Before I found the formula, I didn't adjust the recipes except for doing late addition of my extract. The lower gravity boosted the utilization over what the recipe was expecting so they balanced each other. I did do one kit from AHS and followed the directions exactly (ie. partial boil of all extract rather than late addition of 1/2, no changes to the hopping schedule) and it came out sickly sweet. It was a low IBU Munich Helles, so the difference was very pronounced.

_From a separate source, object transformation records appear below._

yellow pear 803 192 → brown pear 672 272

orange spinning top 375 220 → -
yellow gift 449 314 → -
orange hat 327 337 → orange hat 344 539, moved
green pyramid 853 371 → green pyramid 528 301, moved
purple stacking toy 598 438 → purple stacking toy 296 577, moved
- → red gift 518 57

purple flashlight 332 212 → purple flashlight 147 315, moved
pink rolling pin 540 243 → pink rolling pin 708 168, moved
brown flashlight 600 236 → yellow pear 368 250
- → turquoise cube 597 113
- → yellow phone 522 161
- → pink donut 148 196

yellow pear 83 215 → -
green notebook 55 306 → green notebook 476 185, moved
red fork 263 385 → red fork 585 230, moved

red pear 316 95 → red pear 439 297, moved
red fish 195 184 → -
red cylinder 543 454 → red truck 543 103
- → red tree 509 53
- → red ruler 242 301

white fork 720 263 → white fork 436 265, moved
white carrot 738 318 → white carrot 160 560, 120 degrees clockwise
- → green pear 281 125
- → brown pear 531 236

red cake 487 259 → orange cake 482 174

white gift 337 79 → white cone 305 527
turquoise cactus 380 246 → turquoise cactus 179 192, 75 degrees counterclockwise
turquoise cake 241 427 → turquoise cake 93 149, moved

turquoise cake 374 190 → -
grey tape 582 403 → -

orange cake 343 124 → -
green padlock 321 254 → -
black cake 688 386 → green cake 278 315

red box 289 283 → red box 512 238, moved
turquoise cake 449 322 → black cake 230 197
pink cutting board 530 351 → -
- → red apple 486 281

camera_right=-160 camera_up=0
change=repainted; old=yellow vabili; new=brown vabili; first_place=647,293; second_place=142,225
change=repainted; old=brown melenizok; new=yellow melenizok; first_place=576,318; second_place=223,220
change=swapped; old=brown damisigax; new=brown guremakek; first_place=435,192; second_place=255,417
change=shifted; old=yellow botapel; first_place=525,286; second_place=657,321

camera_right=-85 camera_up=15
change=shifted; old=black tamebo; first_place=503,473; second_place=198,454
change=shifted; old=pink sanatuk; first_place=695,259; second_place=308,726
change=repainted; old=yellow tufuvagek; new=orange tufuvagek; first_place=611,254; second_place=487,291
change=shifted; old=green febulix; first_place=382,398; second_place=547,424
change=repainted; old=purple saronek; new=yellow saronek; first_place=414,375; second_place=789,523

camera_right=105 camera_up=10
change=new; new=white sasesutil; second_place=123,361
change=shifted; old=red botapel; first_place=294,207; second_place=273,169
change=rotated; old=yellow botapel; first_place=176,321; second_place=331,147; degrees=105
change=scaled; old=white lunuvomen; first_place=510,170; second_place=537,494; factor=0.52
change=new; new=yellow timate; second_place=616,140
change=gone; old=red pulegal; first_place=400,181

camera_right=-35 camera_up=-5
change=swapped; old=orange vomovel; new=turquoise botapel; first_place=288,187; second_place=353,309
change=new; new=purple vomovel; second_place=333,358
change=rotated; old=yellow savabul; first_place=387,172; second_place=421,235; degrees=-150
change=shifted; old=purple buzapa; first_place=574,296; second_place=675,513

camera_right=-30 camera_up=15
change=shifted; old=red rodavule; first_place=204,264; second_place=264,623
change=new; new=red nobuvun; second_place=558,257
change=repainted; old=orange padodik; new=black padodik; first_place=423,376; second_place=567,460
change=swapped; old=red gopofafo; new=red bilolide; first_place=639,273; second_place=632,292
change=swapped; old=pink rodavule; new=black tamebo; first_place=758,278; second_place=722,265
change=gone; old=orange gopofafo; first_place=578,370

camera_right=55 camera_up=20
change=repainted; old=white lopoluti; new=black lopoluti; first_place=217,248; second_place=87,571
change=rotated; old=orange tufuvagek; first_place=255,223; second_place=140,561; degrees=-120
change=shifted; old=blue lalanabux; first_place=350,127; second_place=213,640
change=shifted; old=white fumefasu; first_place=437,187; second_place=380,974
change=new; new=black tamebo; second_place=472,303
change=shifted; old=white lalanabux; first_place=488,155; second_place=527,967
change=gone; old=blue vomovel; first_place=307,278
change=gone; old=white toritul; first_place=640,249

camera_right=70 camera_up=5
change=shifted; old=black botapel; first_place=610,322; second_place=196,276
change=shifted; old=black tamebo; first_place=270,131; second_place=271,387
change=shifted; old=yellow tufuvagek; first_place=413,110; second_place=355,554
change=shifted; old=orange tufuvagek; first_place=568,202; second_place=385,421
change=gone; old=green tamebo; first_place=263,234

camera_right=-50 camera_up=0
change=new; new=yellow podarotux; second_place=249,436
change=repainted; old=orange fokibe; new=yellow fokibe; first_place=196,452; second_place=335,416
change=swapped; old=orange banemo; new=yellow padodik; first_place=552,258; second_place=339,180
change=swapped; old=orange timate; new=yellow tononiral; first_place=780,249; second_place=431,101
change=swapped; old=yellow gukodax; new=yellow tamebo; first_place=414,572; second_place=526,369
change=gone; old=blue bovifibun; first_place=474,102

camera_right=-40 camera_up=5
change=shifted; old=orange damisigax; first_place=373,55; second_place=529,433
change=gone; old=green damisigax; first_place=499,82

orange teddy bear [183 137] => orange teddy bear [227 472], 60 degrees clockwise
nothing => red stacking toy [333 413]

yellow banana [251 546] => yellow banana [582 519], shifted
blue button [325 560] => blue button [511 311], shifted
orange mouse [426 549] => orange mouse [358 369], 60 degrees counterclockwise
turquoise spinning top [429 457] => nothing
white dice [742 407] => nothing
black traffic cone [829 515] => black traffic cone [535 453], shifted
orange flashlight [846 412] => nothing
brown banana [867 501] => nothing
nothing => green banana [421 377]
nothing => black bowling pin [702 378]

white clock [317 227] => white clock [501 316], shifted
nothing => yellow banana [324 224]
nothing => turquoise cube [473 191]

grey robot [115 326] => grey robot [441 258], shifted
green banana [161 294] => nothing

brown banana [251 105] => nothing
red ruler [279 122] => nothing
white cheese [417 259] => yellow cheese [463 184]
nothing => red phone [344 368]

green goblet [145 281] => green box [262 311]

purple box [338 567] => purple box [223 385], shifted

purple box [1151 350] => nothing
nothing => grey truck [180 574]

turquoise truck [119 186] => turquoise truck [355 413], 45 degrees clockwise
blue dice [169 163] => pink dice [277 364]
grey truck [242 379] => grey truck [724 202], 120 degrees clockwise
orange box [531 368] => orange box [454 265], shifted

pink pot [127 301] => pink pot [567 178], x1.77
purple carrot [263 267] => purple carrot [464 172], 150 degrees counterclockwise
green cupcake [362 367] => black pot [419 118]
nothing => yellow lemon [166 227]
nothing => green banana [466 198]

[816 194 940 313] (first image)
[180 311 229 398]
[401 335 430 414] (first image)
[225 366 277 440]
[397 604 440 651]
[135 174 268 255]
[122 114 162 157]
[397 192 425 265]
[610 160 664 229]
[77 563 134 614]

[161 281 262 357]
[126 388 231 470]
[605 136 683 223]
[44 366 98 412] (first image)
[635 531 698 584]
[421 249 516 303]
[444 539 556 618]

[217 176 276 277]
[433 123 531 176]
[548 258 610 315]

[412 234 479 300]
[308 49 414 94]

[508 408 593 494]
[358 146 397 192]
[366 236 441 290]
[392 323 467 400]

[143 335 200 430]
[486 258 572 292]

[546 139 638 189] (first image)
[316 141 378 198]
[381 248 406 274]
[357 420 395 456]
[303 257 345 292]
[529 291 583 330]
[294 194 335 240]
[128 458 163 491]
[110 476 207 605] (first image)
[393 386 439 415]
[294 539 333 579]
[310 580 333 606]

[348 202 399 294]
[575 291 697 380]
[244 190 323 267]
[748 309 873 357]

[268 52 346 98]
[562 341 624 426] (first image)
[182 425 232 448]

As for evaporation, you will get more evaporation at altitude, mostly because the relative humidity is so low. If I get too much evaporation from my boil, I just top of the fermenter to get the volume I want.

feedthebear 08-08-2007 02:05 AM

I'm at 5500 ft. I don't adjust mine either.

RichBrewer 08-08-2007 02:11 AM

Here's a question that has always bugged me.
Can you get water temperature to go above the point at which it boils? My opinion is that you can not unless you use a pressure cooker or something. I believe that what happens is that the more heat you add the faster the water boils off without going above the set boil temp. If you added 10000 degree heat to water it would just flash off as steam.

So what is the truth?

EDIT: The above paragraph was composed with opinion and conjecture. No facts or research were wasted in it's construction.:mug:

SoCalBrewing 08-08-2007 03:00 AM

The truth is Yes you can bring water above boil temperatures if there is enough pressure. They discovered fissures at the bottom of the ocean that have water around 800 degrees.